The frontman discussed his band’s frenetic but snarky music and how it was the opposite of the grunge music boom. Davidson said: “All four of us in New Bomb Turks liked some grunge bands, if before they were universally called grunge bands all the fucking time. The first Mudhoney EP is our idea of grunge; and I liked Nirvana when I saw them in a bar in Columbus early on. But like a month or two later, Smashing Pumpkins came through the same club, swinging their long hair around, ignoring the plebeians in the crowd, moaning about like space and time, man, or whatever — from then on I knew, I am not falling for this marketing pitch. I thought punk got rid of all that pomposity and poor-me narcissism.”
While it is hard to quantify gunk punk due to its inherently idiosyncratic sound, there were some aspects that the bands had in common. A love of first-wave punks such as the Ramones and a passion for niche mid-century rock ‘n’ roll, which includes rockabilly, scratchy 1960s garage rock, and the harmonies of early girl groups, tied those within gunk punk together.

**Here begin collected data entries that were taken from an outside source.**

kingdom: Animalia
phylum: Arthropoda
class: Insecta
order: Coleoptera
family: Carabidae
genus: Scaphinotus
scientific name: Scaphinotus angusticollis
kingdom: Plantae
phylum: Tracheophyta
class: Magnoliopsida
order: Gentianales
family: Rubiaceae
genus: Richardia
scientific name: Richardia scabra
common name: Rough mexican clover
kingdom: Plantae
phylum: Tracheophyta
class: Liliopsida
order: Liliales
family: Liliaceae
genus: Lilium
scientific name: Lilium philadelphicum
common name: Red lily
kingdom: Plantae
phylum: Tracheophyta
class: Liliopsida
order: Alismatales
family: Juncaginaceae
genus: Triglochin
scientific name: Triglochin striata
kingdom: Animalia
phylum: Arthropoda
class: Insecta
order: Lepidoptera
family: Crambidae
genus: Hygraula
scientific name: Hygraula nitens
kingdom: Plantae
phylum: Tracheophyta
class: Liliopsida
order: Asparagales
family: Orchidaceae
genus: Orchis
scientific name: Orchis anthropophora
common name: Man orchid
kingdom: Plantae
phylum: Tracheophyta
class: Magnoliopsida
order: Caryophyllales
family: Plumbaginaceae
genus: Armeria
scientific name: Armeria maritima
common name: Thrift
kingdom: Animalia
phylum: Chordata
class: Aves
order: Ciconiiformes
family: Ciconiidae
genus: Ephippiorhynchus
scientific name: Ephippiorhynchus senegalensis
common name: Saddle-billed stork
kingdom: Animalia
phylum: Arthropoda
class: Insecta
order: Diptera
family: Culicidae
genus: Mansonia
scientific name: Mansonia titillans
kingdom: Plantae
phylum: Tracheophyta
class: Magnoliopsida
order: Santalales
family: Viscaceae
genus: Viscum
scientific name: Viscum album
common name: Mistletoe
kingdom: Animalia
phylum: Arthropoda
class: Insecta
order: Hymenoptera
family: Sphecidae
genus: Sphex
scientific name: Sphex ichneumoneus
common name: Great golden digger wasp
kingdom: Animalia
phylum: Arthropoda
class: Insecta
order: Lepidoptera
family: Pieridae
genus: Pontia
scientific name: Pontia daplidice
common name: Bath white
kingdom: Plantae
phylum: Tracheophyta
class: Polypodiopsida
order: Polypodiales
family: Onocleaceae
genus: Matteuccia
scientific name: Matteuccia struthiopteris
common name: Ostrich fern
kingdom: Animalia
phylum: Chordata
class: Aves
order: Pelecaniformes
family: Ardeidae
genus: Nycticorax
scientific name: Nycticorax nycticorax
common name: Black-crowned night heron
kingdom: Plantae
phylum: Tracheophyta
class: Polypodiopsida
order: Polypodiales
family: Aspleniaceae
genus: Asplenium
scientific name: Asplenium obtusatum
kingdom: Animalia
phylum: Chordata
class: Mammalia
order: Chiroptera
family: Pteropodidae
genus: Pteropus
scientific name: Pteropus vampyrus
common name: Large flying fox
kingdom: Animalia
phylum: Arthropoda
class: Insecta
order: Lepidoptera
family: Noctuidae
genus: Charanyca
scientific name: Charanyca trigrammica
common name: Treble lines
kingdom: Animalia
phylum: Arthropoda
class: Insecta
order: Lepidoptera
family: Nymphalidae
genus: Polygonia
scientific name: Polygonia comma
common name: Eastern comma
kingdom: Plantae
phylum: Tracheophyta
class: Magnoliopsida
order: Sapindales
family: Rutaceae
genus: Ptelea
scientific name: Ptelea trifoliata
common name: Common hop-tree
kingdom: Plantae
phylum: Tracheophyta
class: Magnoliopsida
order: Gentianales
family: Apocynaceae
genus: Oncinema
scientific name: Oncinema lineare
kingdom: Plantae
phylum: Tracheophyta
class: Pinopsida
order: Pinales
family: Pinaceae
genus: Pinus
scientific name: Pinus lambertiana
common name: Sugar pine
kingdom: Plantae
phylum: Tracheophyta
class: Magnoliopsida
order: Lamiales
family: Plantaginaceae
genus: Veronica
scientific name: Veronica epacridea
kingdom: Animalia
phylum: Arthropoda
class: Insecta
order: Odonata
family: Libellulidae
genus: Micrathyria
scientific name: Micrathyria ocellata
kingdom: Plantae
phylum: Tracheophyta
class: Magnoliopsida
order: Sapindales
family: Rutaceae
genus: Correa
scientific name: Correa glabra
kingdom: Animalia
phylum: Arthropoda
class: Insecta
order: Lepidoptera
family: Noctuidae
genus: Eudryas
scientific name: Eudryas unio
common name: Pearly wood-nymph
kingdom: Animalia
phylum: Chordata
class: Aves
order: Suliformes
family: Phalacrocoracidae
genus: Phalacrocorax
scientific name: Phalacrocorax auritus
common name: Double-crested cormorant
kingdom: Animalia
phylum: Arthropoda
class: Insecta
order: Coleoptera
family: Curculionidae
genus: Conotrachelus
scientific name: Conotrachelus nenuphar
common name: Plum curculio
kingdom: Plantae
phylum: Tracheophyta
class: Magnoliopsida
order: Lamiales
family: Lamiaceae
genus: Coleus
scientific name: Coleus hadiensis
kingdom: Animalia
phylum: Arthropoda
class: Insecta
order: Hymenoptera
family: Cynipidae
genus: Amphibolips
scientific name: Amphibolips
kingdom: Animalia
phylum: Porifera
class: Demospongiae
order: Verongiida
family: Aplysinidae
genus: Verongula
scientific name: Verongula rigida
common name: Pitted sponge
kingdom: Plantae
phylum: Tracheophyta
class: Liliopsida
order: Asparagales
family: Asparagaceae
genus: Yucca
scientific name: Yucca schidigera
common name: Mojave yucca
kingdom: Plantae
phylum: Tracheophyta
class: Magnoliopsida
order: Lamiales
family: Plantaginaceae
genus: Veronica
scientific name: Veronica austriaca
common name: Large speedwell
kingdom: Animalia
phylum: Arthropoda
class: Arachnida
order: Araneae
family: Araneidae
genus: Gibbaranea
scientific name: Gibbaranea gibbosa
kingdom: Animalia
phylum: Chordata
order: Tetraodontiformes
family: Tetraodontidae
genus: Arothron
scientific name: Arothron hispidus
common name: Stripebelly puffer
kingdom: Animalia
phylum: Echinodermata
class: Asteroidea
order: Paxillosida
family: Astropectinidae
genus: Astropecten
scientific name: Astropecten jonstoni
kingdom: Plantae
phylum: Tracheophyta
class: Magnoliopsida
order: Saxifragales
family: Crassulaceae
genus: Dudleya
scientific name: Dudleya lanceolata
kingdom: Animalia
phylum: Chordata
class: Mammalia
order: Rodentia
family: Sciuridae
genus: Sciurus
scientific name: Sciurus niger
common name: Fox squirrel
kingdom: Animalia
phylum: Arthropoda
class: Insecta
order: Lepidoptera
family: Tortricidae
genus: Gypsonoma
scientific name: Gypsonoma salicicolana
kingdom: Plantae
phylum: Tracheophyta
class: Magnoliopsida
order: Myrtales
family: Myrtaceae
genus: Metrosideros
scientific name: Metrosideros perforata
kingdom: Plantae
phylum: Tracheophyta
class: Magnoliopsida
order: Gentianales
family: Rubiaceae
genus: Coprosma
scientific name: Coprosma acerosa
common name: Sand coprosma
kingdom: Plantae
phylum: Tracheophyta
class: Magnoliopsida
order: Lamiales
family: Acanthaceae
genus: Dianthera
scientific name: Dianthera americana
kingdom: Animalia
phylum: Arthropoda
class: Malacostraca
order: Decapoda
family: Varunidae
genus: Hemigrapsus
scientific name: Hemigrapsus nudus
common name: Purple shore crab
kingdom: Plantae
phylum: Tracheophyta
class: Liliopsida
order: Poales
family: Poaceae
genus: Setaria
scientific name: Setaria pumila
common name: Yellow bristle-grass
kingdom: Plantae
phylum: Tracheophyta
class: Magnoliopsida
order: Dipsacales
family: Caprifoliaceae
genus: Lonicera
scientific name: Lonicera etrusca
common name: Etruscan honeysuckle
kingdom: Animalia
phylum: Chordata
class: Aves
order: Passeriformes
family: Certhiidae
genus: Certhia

Elsewhere, forgotten regional punk singles also had an influence through bootleg compilations, with their unabashed authenticity, comedy and, more often than not, bizarre nature, three things that gunk punk can also claim in large volumes. For instance, when the movement started to shape up in the late 1980s, niche outfits like The Lewd and The Users were all the rage. If you fused these aspects with the speed and fury of hardcore punk at its most fundamental, you’d get something resembling the loosely defined gunk punk sound.
It was also a philosophical ethos that the gunk punk bands had in common. It wasn’t a case of looking to old or new bands as people often do, just ones they deemed excellent, meaning that eras and the idea of emerging scenes were out the window. Music was not a conduit for traditionally trivial pursuits of musicians, such as paying bills, but for having fun. In a typically Generation X way, and perhaps due to the post-industrial landscapes many of the groups originated in, music was a means of realising youth and having fun. That was it. It was a pure reaction to the commercialisation of music.
In a reflection of how subversive the scene was, the acts knew that transcendence could be achieved playing in a basement to less than 20 people just as it could a large stadium gig, the typical dream of many aspiring musicians. In addition to this, being untrained musically or inexperienced was also welcomed, with the band used as the means of developing their craft. Capturing this deeply anti-traditional spirit, Davidson explained: ”Intuitively knowing that what sounds like noisy distorted ear-screech to the guitar shop guys is a large part of what you’re aiming for when you record.”